━━━ TEXT BLOCK
# Film completely being removed from the 35mm canister?



## SillyGoose

In the process of rewinding the film back into the canister, the film came off of the canister and I can't seem to insert it back into rewind.
Is the film now ruined, or is there something else I can do about it.


----------



## Derrel

If the film came "out" of the cannister and was exposed to daylight, it is ruined. Did you open the camera back and actually get a look at the film? Because if did literally "see" the film itself with the camera opened, that's very,very bad...


----------



## SillyGoose

Wasn't exposed to any day light. Not sure if I understand the second question clearly.. I did see the film with my own eyes when I opened the camera. Opened it because I was wondering why it wasn't rewinding.


----------



## vintagesnaps

Do you mean that the film came out of the canister?? or did it come loose from the spool? I don't see how film would come out of the canister unless you got ahold of the tail end and accidently pulled it or it somehow got caught on something (although I'm not sure what, I haven't had anything like that happen).
━━━━━━
━━━ DATASET SECTION
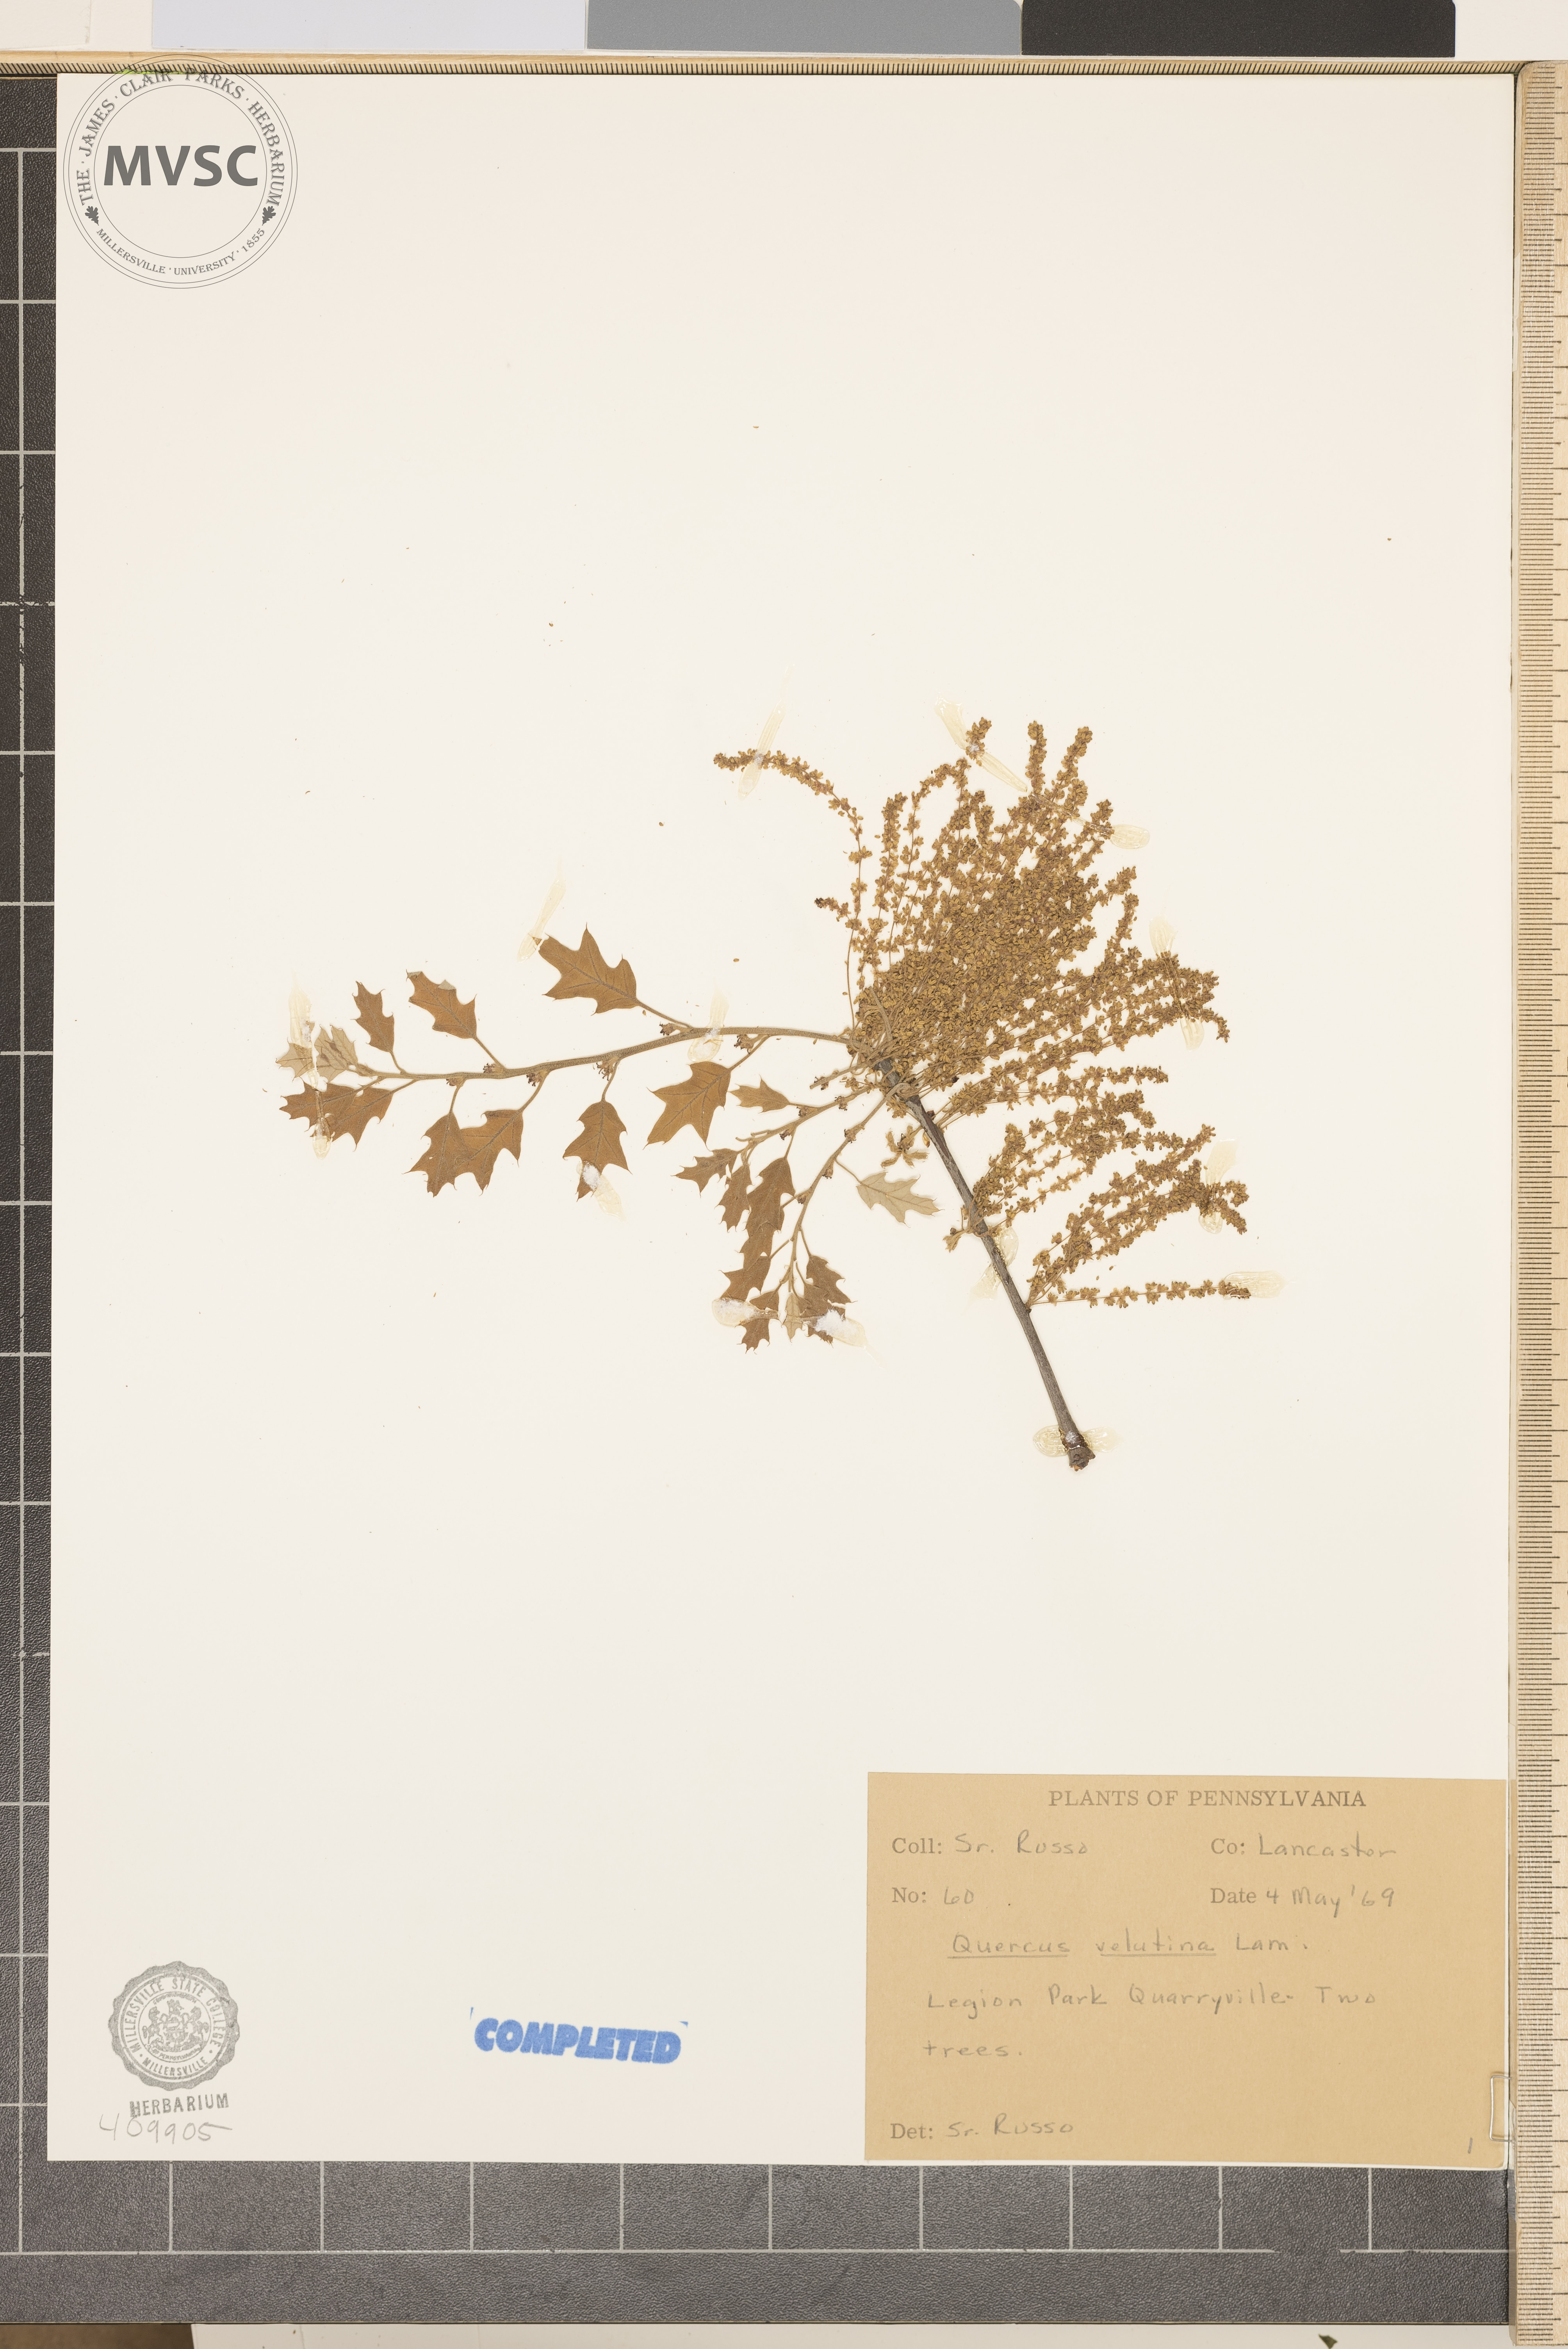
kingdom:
━━━━━━
WRITTEN TASK A:
In the forum thread about film coming out of a 35mm canister, why did SillyGoose open the camera?
WRITTEN TASK B:
From the film canister thread, print the stretch from "# Film completely" through "back into rewind.".

REPLY A:
SillyGoose was wondering why the film wasn't rewinding.

REPLY B:
# Film completely being removed from the 35mm canister?



## SillyGoose

In the process of rewinding the film back into the canister, the film came off of the canister and I can't seem to insert it back into rewind.